**What you have to do**
When you retype the entries, keep each one exact and leave out the pictures.

Start of Supplied records

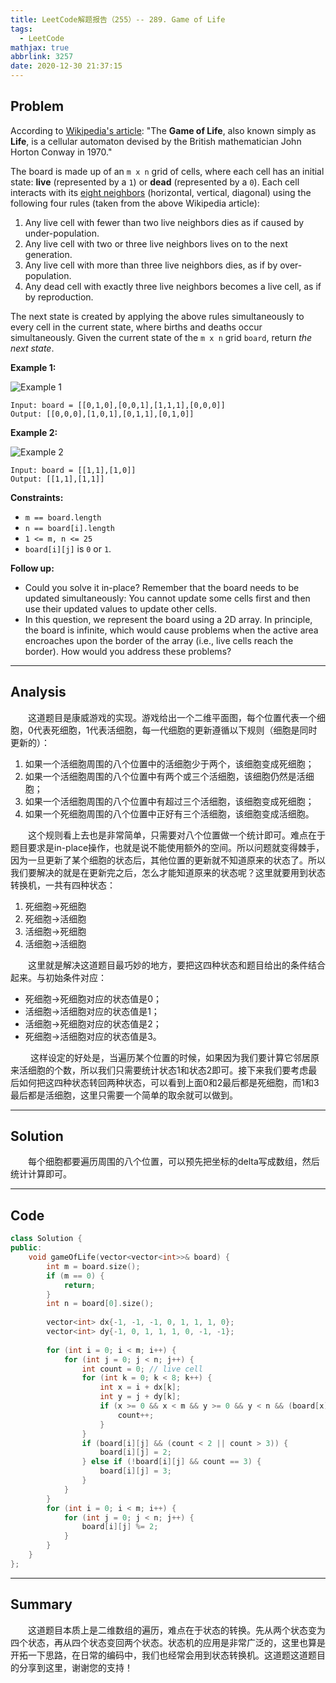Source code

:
 ```yaml
---
title: LeetCode解题报告（255）-- 289. Game of Life
tags:
  - LeetCode
mathjax: true
abbrlink: 3257
date: 2020-12-30 21:37:15
---
```


## Problem

According to [Wikipedia's article](https://en.wikipedia.org/wiki/Conway's_Game_of_Life): "The **Game of Life**, also known simply as **Life**, is a cellular automaton devised by the British mathematician John Horton Conway in 1970."

The board is made up of an `m x n` grid of cells, where each cell has an initial state: **live** (represented by a `1`) or **dead** (represented by a `0`). Each cell interacts with its [eight neighbors](https://en.wikipedia.org/wiki/Moore_neighborhood) (horizontal, vertical, diagonal) using the following four rules (taken from the above Wikipedia article):

1. Any live cell with fewer than two live neighbors dies as if caused by under-population.
2. Any live cell with two or three live neighbors lives on to the next generation.
3. Any live cell with more than three live neighbors dies, as if by over-population.
4. Any dead cell with exactly three live neighbors becomes a live cell, as if by reproduction.

The next state is created by applying the above rules simultaneously to every cell in the current state, where births and deaths occur simultaneously. Given the current state of the `m x n` grid `board`, return *the next state*.

<!-- more -->

**Example 1:**

![Example 1](https://assets.leetcode.com/uploads/2020/12/26/grid1.jpg)

```
Input: board = [[0,1,0],[0,0,1],[1,1,1],[0,0,0]]
Output: [[0,0,0],[1,0,1],[0,1,1],[0,1,0]]
```

**Example 2:**

![Example 2](https://assets.leetcode.com/uploads/2020/12/26/grid2.jpg)

```
Input: board = [[1,1],[1,0]]
Output: [[1,1],[1,1]]
```

**Constraints:**

- `m == board.length`
- `n == board[i].length`
- `1 <= m, n <= 25`
- `board[i][j]` is `0` or `1`. 

**Follow up:**

- Could you solve it in-place? Remember that the board needs to be updated simultaneously: You cannot update some cells first and then use their updated values to update other cells.
- In this question, we represent the board using a 2D array. In principle, the board is infinite, which would cause problems when the active area encroaches upon the border of the array (i.e., live cells reach the border). How would you address these problems?

------

## Analysis

&emsp;&emsp;这道题目是康威游戏的实现。游戏给出一个二维平面图，每个位置代表一个细胞，0代表死细胞，1代表活细胞，每一代细胞的更新遵循以下规则（细胞是同时更新的）：

1. 如果一个活细胞周围的八个位置中的活细胞少于两个，该细胞变成死细胞；
2. 如果一个活细胞周围的八个位置中有两个或三个活细胞，该细胞仍然是活细胞；
3. 如果一个活细胞周围的八个位置中有超过三个活细胞，该细胞变成死细胞；
4. 如果一个死细胞周围的八个位置中正好有三个活细胞，该细胞变成活细胞。

&emsp;&emsp;这个规则看上去也是非常简单，只需要对八个位置做一个统计即可。难点在于题目要求是in-place操作，也就是说不能使用额外的空间。所以问题就变得棘手，因为一旦更新了某个细胞的状态后，其他位置的更新就不知道原来的状态了。所以我们要解决的就是在更新完之后，怎么才能知道原来的状态呢？这里就要用到状态转换机，一共有四种状态：

1. 死细胞->死细胞
2. 死细胞->活细胞
3. 活细胞->死细胞
4. 活细胞->活细胞

&emsp;&emsp;这里就是解决这道题目最巧妙的地方，要把这四种状态和题目给出的条件结合起来。与初始条件对应：

- 死细胞->死细胞对应的状态值是0；
- 活细胞->活细胞对应的状态值是1；
- 活细胞->死细胞对应的状态值是2；
- 死细胞->活细胞对应的状态值是3。

&emsp;&emsp; 这样设定的好处是，当遍历某个位置的时候，如果因为我们要计算它邻居原来活细胞的个数，所以我们只需要统计状态1和状态2即可。接下来我们要考虑最后如何把这四种状态转回两种状态，可以看到上面0和2最后都是死细胞，而1和3最后都是活细胞，这里只需要一个简单的取余就可以做到。

------

## Solution

&emsp;&emsp;每个细胞都要遍历周围的八个位置，可以预先把坐标的delta写成数组，然后统计计算即可。

------

## Code

```c++
class Solution {
public:
    void gameOfLife(vector<vector<int>>& board) {
        int m = board.size();
        if (m == 0) {
            return;
        }
        int n = board[0].size();
        
        vector<int> dx{-1, -1, -1, 0, 1, 1, 1, 0};
        vector<int> dy{-1, 0, 1, 1, 1, 0, -1, -1};
        
        for (int i = 0; i < m; i++) {
            for (int j = 0; j < n; j++) {
                int count = 0; // live cell
                for (int k = 0; k < 8; k++) {
                    int x = i + dx[k];
                    int y = j + dy[k];
                    if (x >= 0 && x < m && y >= 0 && y < n && (board[x][y] == 1 || board[x][y] == 2)) {
                        count++;
                    }
                }
                if (board[i][j] && (count < 2 || count > 3)) {
                    board[i][j] = 2;
                } else if (!board[i][j] && count == 3) {
                    board[i][j] = 3;
                }
            }
        }
        for (int i = 0; i < m; i++) {
            for (int j = 0; j < n; j++) {
                board[i][j] %= 2;
            }
        }
    }
};
```

------

## Summary

&emsp;&emsp;这道题目本质上是二维数组的遍历，难点在于状态的转换。先从两个状态变为四个状态，再从四个状态变回两个状态。状态机的应用是非常广泛的，这里也算是开拓一下思路，在日常的编码中，我们也经常会用到状态转换机。这道题这道题目的分享到这里，谢谢您的支持！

End of Supplied records

**Exercise answer**
Source code

:
 ```yaml
---
title: LeetCode解题报告（255）-- 289. Game of Life
tags:
  - LeetCode
mathjax: true
abbrlink: 3257
date: 2020-12-30 21:37:15
---
```


## Problem

According to [Wikipedia's article](https://en.wikipedia.org/wiki/Conway's_Game_of_Life): "The **Game of Life**, also known simply as **Life**, is a cellular automaton devised by the British mathematician John Horton Conway in 1970."

The board is made up of an `m x n` grid of cells, where each cell has an initial state: **live** (represented by a `1`) or **dead** (represented by a `0`). Each cell interacts with its [eight neighbors](https://en.wikipedia.org/wiki/Moore_neighborhood) (horizontal, vertical, diagonal) using the following four rules (taken from the above Wikipedia article):

1. Any live cell with fewer than two live neighbors dies as if caused by under-population.
2. Any live cell with two or three live neighbors lives on to the next generation.
3. Any live cell with more than three live neighbors dies, as if by over-population.
4. Any dead cell with exactly three live neighbors becomes a live cell, as if by reproduction.

The next state is created by applying the above rules simultaneously to every cell in the current state, where births and deaths occur simultaneously. Given the current state of the `m x n` grid `board`, return *the next state*.

<!-- more -->

**Example 1:**

![Example 1](https://assets.leetcode.com/uploads/2020/12/26/grid1.jpg)

```
Input: board = [[0,1,0],[0,0,1],[1,1,1],[0,0,0]]
Output: [[0,0,0],[1,0,1],[0,1,1],[0,1,0]]
```

**Example 2:**

![Example 2](https://assets.leetcode.com/uploads/2020/12/26/grid2.jpg)

```
Input: board = [[1,1],[1,0]]
Output: [[1,1],[1,1]]
```

**Constraints:**

- `m == board.length`
- `n == board[i].length`
- `1 <= m, n <= 25`
- `board[i][j]` is `0` or `1`. 

**Follow up:**

- Could you solve it in-place? Remember that the board needs to be updated simultaneously: You cannot update some cells first and then use their updated values to update other cells.
- In this question, we represent the board using a 2D array. In principle, the board is infinite, which would cause problems when the active area encroaches upon the border of the array (i.e., live cells reach the border). How would you address these problems?

------

## Analysis

&emsp;&emsp;这道题目是康威游戏的实现。游戏给出一个二维平面图，每个位置代表一个细胞，0代表死细胞，1代表活细胞，每一代细胞的更新遵循以下规则（细胞是同时更新的）：

1. 如果一个活细胞周围的八个位置中的活细胞少于两个，该细胞变成死细胞；
2. 如果一个活细胞周围的八个位置中有两个或三个活细胞，该细胞仍然是活细胞；
3. 如果一个活细胞周围的八个位置中有超过三个活细胞，该细胞变成死细胞；
4. 如果一个死细胞周围的八个位置中正好有三个活细胞，该细胞变成活细胞。

&emsp;&emsp;这个规则看上去也是非常简单，只需要对八个位置做一个统计即可。难点在于题目要求是in-place操作，也就是说不能使用额外的空间。所以问题就变得棘手，因为一旦更新了某个细胞的状态后，其他位置的更新就不知道原来的状态了。所以我们要解决的就是在更新完之后，怎么才能知道原来的状态呢？这里就要用到状态转换机，一共有四种状态：

1. 死细胞->死细胞
2. 死细胞->活细胞
3. 活细胞->死细胞
4. 活细胞->活细胞

&emsp;&emsp;这里就是解决这道题目最巧妙的地方，要把这四种状态和题目给出的条件结合起来。与初始条件对应：

- 死细胞->死细胞对应的状态值是0；
- 活细胞->活细胞对应的状态值是1；
- 活细胞->死细胞对应的状态值是2；
- 死细胞->活细胞对应的状态值是3。

&emsp;&emsp; 这样设定的好处是，当遍历某个位置的时候，如果因为我们要计算它邻居原来活细胞的个数，所以我们只需要统计状态1和状态2即可。接下来我们要考虑最后如何把这四种状态转回两种状态，可以看到上面0和2最后都是死细胞，而1和3最后都是活细胞，这里只需要一个简单的取余就可以做到。

------

## Solution

&emsp;&emsp;每个细胞都要遍历周围的八个位置，可以预先把坐标的delta写成数组，然后统计计算即可。

------

## Code

```c++
class Solution {
public:
    void gameOfLife(vector<vector<int>>& board) {
        int m = board.size();
        if (m == 0) {
            return;
        }
        int n = board[0].size();
        
        vector<int> dx{-1, -1, -1, 0, 1, 1, 1, 0};
        vector<int> dy{-1, 0, 1, 1, 1, 0, -1, -1};
        
        for (int i = 0; i < m; i++) {
            for (int j = 0; j < n; j++) {
                int count = 0; // live cell
                for (int k = 0; k < 8; k++) {
                    int x = i + dx[k];
                    int y = j + dy[k];
                    if (x >= 0 && x < m && y >= 0 && y < n && (board[x][y] == 1 || board[x][y] == 2)) {
                        count++;
                    }
                }
                if (board[i][j] && (count < 2 || count > 3)) {
                    board[i][j] = 2;
                } else if (!board[i][j] && count == 3) {
                    board[i][j] = 3;
                }
            }
        }
        for (int i = 0; i < m; i++) {
            for (int j = 0; j < n; j++) {
                board[i][j] %= 2;
            }
        }
    }
};
```

------

## Summary

&emsp;&emsp;这道题目本质上是二维数组的遍历，难点在于状态的转换。先从两个状态变为四个状态，再从四个状态变回两个状态。状态机的应用是非常广泛的，这里也算是开拓一下思路，在日常的编码中，我们也经常会用到状态转换机。这道题这道题目的分享到这里，谢谢您的支持！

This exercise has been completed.